There were more free media voices in Serbia under Milošević than there are today in Russia under Putin (or Serbia of today under Vučić). While in the post-Milošević era some things improved in the region, other regressed. Now that the media are privatized, the businessmen close to the Vučić government (or forced to be close, if they want to do business) have bought up all the media. Free market! as it’s called.
Pretty much from day one of the crisis in the Balkans the countries of the EU split and took sides. There was no joint European front. It wasn’t the best EU hour, the 1990s in the Balkans; the US-led Nato and its targeted bombing (with the inevitable misses and civilian casualties, not to mention the destruction of key infrastructure) was what finally put paid to the wars, but not to Milošević himself. The Dayton Peace accord that stopped the warring in Bosnia remains the shaky foundation of the country. Majority of Serbs and their politicians in the region still see the wars of 1990s, especially because they were lost with the help of western powers, as a western-led affront to the perennially victimized Serbs. There is a widespread feeling of historical injustice done unto this once-great nation – the version of which I’m sure exists among the Russians in 2022 too.
The EU unity that we’re seeing now, and the German reversal regarding defence funding and their expressed readiness to end the dependency on Russian gas and even reactivate some nuclear plants – this is very new. The willingness to welcome the refugees is also different. (If the war drags on, this willingness will diminish.)
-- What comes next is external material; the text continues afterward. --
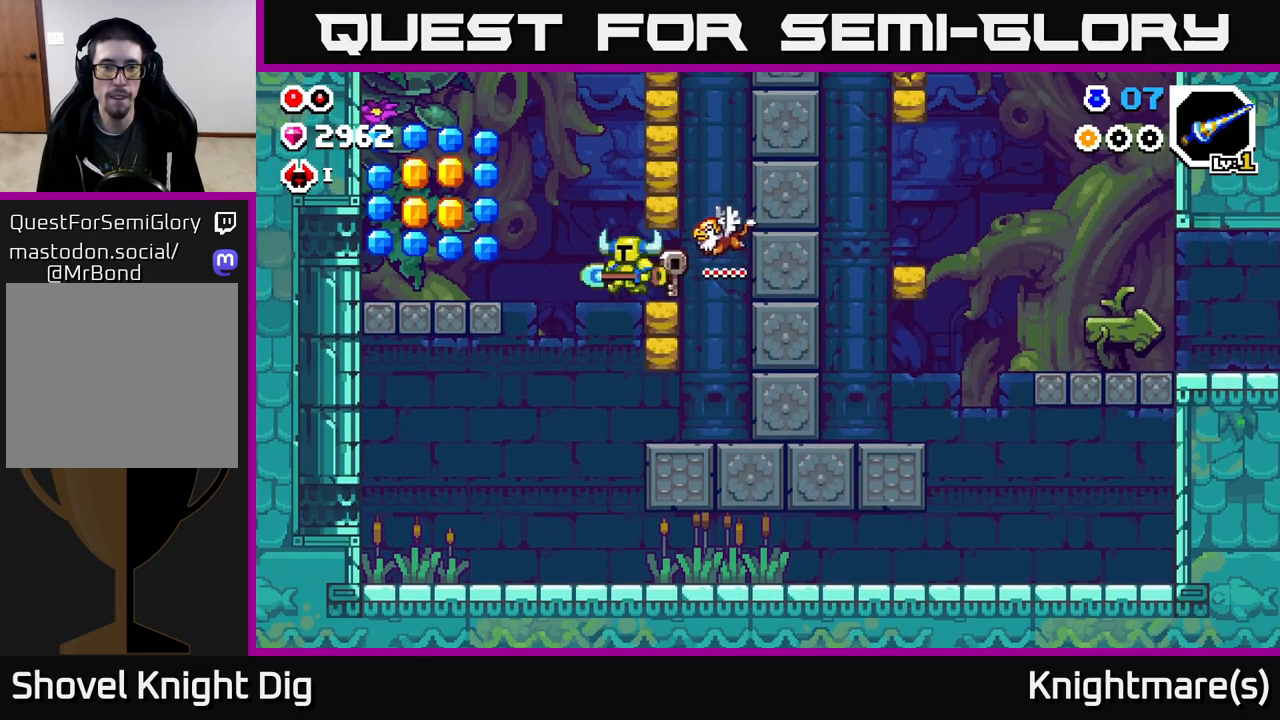
{"buttons": [], "left_stick": "left", "right_stick": "center", "events": [[67, "A", "down"], [183, "A", "up"]]}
In contrast with the conflicts in the Balkans, the Nato cannot get involved in the war with Russia in any direct way. It is helping Ukraine by schlepping arms, intel and expertise. During the Balkan wars, the official line was that the west stopped all arms sales to both sides of the conflict; “peace keeping” was still a thing – how quaint all that sounds now; whatever happened to peacekeeping as a concept? Hopefully it’s kaput. We’ve seen the worst side of it in the Balkans back then. It legitimizes the conquered territories by putting peacekeepers on new dividing lines of redrawn maps; it’s window dressing of the worst kind, cf Srebrenica. It also usually hides the fact that the arms trade rather continues, with whichever side you prefer.
What will happen in Ukraine, then? If we presume that the war will remain non-nuclear (let’s!) perhaps two types of situations are likeliest to happen: 1) a territory under occupation + the organized guerrilla resistance (cf partisans in the German-Italian occupied Yugoslavia in WW2) + reprisals after guerrilla actions, and 2) cities under siege, the way Sarajevo was in 1990s. OR! Ukraine, with all the intel and aid and state of the art arms and surveillance systems from the wealthy west, actually wins this thing? Maybe the Russian army somehow gets fatally weakened, its morale frayed, pro-Putin consensus in Russia itself broken.
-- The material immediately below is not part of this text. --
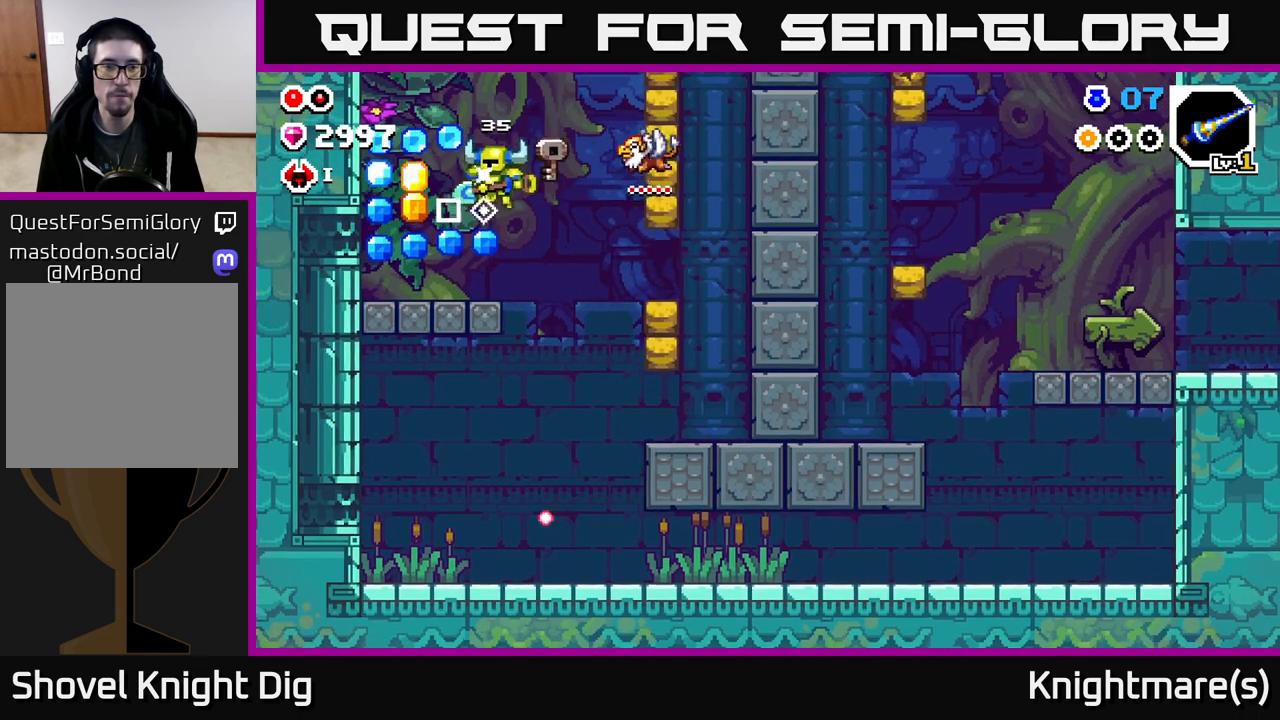
{"buttons": [], "left_stick": "right", "right_stick": "center", "events": [[200, "A", "down"], [283, "A", "up"], [450, "left_stick", "right"]]}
The Nato bombing as the final phase of the Balkan wars did not topple Milošević and did not immediately weaken his grip over Serbia. But it was another crack, and a deepening one, on his reign. By October 2000 he was gone, in a post-electoral uprising after a botched attempt to rig the results. (With, credit where due, some significant US money going to the right people in Serbian resistence.) Putin is a different generation strongman, wilier and until recently more calculating. He will not be gone within a year. But this Ukraine business is beginning to look a lot like a crack.